According to Van der Steen’s curator’s report, issued on December 7, the potential profit that OCM could have earned for the preceding seven-month period, had it conducted its own mining activities, equates to about R6.3-billion in total or R902-million a month.  

Considering the total value of creditors of OCM, which, according to the BRPs stands at about R4.2-billion, such profits would have been sufficient to settle in full all OCM’s creditors. As a party to the mini-pit contracts, however, OCM’s actual total revenue for the same seven-month period was only about R347-million. 

“If OCM were to commence conducting its own mining operations at current coal prices, it would be able to exit business rescue within a number of months,” Van der Steen said in his report. 

Van der Westhuizen also points out that the BRPs have managed to accumulate more than R400-million in trust accounts under a care-and-maintenance provision. He says OCM requires about R10-million a month to finance care-and-maintenance activities, which effectively means that the BRPs can continue to receive payments for their services for at least three years if the mine were to go back under care and maintenance once again – a situation which he calls a loophole that somewhat incentivises the keeping of OCM under business rescue.   

“This mine could have been taken out of business rescue by now,” he asserts. 

The implication is that, as long as the mine remains under business rescue, the BRPs will continue to get paid.  

“Were it not for the preservation order obtained by the National Director of Public Prosecutions (NDPP), the adopted business rescue plan – which is essentially the directions given by the creditors to BRPs on how to proceed in the business rescue proceedings – would have been implemented by the BRPs.  

“They were mere weeks from substantial implementation of the plan.

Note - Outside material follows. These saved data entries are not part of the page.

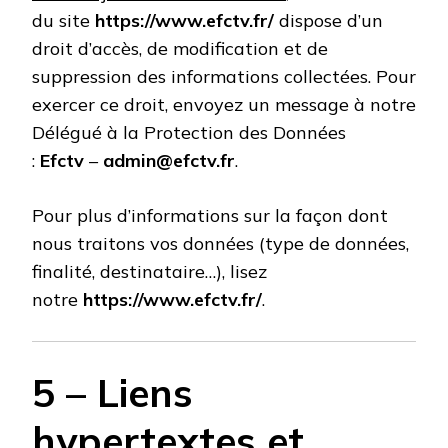
du site
https://www.efctv.fr/
dispose d’un
droit d’accès, de modification et de
suppression des informations collectées. Pour
exercer ce droit, envoyez un message à notre
Délégué à la Protection des Données
:
Efctv
–
admin@efctv.fr
.
Pour plus d’informations sur la façon dont
nous traitons vos données (type de données,
finalité, destinataire…), lisez
notre
https://www.efctv.fr/
.
5 – Liens
hypertextes et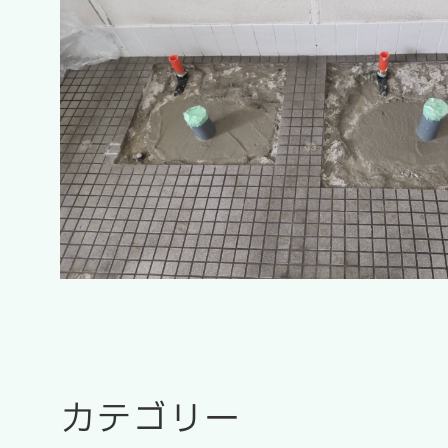
カテゴリー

The fact that it was not implemented is wholly due to the NDPPs’ preservation order,” Van Niekerk retorts.

In an affidavit filed by the BRPs in the Pretoria High Court on December 12, they collectively responded by stating that OCM requires funding to cover its monthly expenses and that the only way for it to do so is through the mini-pit mining contracts.  

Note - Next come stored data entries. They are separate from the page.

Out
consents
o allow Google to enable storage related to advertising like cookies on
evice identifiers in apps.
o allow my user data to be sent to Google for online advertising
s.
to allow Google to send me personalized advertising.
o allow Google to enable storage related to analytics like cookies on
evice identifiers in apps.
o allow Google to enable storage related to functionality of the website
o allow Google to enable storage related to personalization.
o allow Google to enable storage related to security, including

“They were and remain the only viable way of funding OCM. Without them, OCM would fall back into the state of rack and ruin (as it was when we were first appointed in February 2018), and all our efforts to arrest that degradation would have been in vain. If the funding from the mini-pits is cut-off, OCM's property will not be preserved,” the affidavit states. 

The BRPs assert that the mini-pit contracts are fixed-term contracts and that they were the only means of funding OCM prior to the preparation, adoption and implementation of a business rescue plan. 

“We have attempted to renegotiate the contracts, and will continue to do so. The so-called ‘dissipation of value’ through the continuation of the mini-pit mining, is, in fact, a lawful consequence of those contracts. The mini-pit contracts are binding on OCM and cannot be cancelled or restructured unilaterally,” the affidavit states. 

The BRPs claim that the revenues generated by the mini-pit mines have enabled OCM to meet its monthly obligations, including its care-and-maintenance obligations, and that, without them, OCM would have been liquidated. 

“The revenues generated by the mini-pit mines enabled us to restore electricity to OCM, appoint security contractors, secure OCM's assets, to manage its water usage and keep the mine under 24-hour surveillance,” the BRPs say. 

In response to allegations that the mine is being sterilised by mini-pit contractors, OCM COO Michael Cyril Elliot says in an affidavit filed at the Pretoria High Court on December 13 that only about 9.03-million tonnes have been mined by the mini-pit contractors, to date, out of a total estimated 611-million tonnes of coal at OCM – about 1.48% of the total coal resource at OCM. 

“The mining of such a small amount of coal resource cannot have a material effect on the economics of the mine and will not sterilise it,” Elliot states. 

Litigation in this matter is ongoing.